=== Testo fornito ===

“Mi
chiamo Karim Amir e sono un vero inglese dalla testa
ai piedi, o quasi. La gente tende a considerarmi uno
strano tipo di inglese, magari di una nuova razza, dal
momento che sono il prodotto di due culture. Io però
me ne frego, sono inglese (non che me ne vanti)”.
Quando le chiediamo di parlarci di integrazione e cittadinanza,
a Giovanna Zincone, autrice del saggio Familismo
legale. Come (non) diventare italiani (Laterza)
e consigliere del Presidente della Repubblica per la
coesione sociale, viene in mente Il Buddha delle
periferie di Hanif Kureishi.
“Ho conosciuto un professore universitario di
ingegneria che veniva dall’Iran e in Canada faceva
il tassista”, spiega la Zincone. “Mi disse
che era contentissimo comunque, anche se era stato declassato:
sfuggito a un regime oppressivo, assaporava il piacere
di vivere in una democrazia e i suoi figli potevano
studiare liberamente. Forse, se i figli fossero stati
discriminati non sarebbero stati altrettanto contenti”.

=== Materiale estratto ===

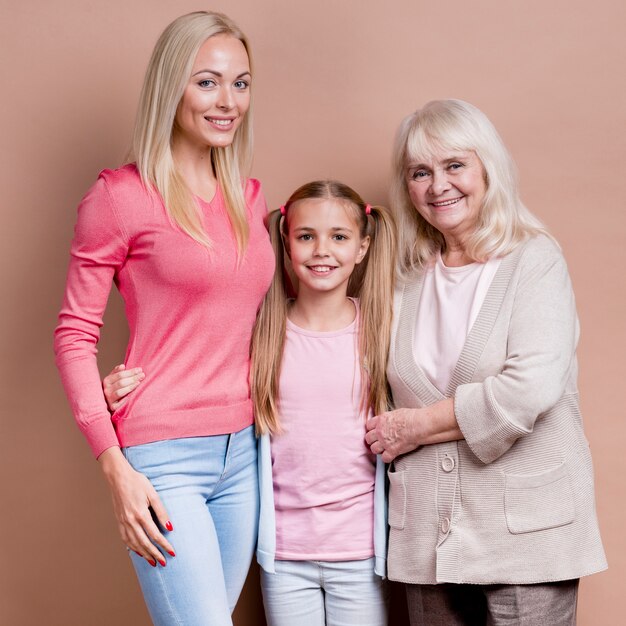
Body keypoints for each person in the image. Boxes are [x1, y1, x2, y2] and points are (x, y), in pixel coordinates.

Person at [53, 12, 274, 626]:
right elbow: (74, 335)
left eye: (241, 83)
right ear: (169, 86)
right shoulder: (119, 196)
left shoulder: (249, 198)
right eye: (207, 82)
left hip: (246, 454)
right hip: (163, 455)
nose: (228, 102)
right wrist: (113, 465)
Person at [104, 180, 397, 625]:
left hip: (361, 553)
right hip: (284, 557)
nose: (322, 250)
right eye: (306, 236)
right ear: (285, 241)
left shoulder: (382, 331)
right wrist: (118, 388)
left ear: (362, 247)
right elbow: (196, 362)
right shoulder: (262, 331)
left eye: (339, 237)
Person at [365, 99, 607, 625]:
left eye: (454, 166)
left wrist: (416, 426)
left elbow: (529, 388)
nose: (438, 186)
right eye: (420, 173)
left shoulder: (535, 259)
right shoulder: (403, 280)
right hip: (426, 540)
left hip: (527, 539)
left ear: (487, 169)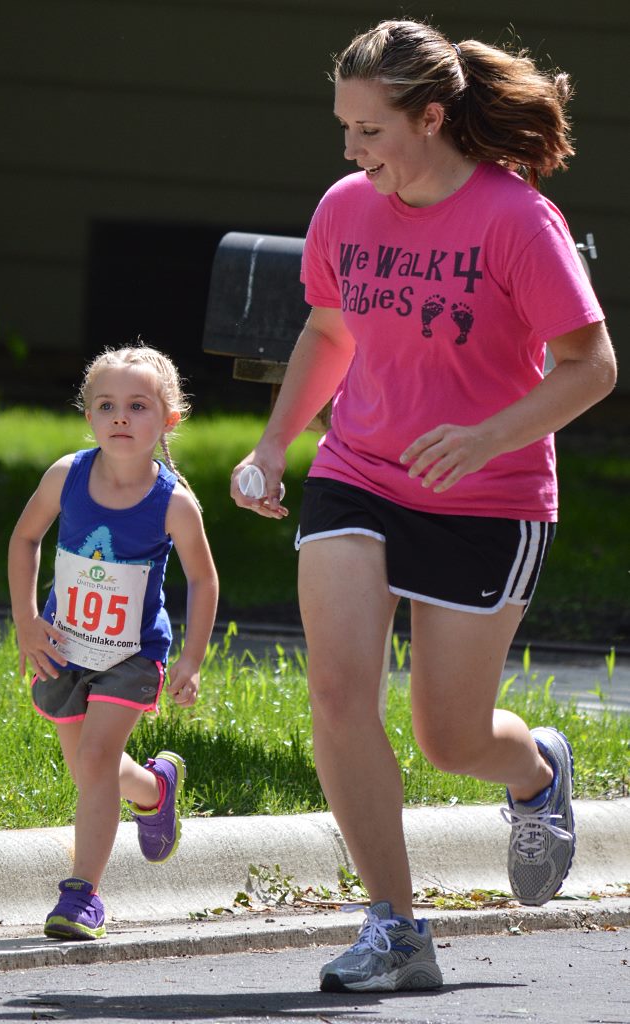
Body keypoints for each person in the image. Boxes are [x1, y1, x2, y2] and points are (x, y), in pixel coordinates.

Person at [231, 18, 617, 993]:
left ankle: (533, 772)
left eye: (368, 131)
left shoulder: (512, 220)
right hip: (358, 470)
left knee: (448, 736)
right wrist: (275, 445)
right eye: (344, 129)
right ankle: (396, 928)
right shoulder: (344, 209)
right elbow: (328, 331)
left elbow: (590, 366)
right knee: (335, 689)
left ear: (429, 118)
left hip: (487, 495)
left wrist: (488, 435)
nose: (350, 151)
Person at [9, 343, 218, 941]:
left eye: (137, 406)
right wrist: (26, 619)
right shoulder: (66, 476)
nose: (120, 417)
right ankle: (156, 789)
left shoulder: (173, 502)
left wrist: (193, 659)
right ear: (89, 415)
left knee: (96, 762)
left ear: (169, 418)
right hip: (62, 646)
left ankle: (82, 895)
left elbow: (204, 578)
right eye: (106, 405)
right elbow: (25, 540)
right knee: (89, 768)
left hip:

===

Consegne –
**A.** Nel testo su integrazione e cittadinanza, che lavoro faceva in Canada il professore di ingegneria venuto dall'Iran?
**B.** Trascrivi dal testo su integrazione e cittadinanza il passo che parte dalle parole “Quando le chiediamo” e si ferma dopo “diventare italiani (Laterza)”.
Le righe non servono.

Risposte –
**A.** Faceva il tassista.

**B.**
Quando le chiediamo di parlarci di integrazione e cittadinanza,
a Giovanna Zincone, autrice del saggio Familismo
legale. Come (non) diventare italiani (Laterza)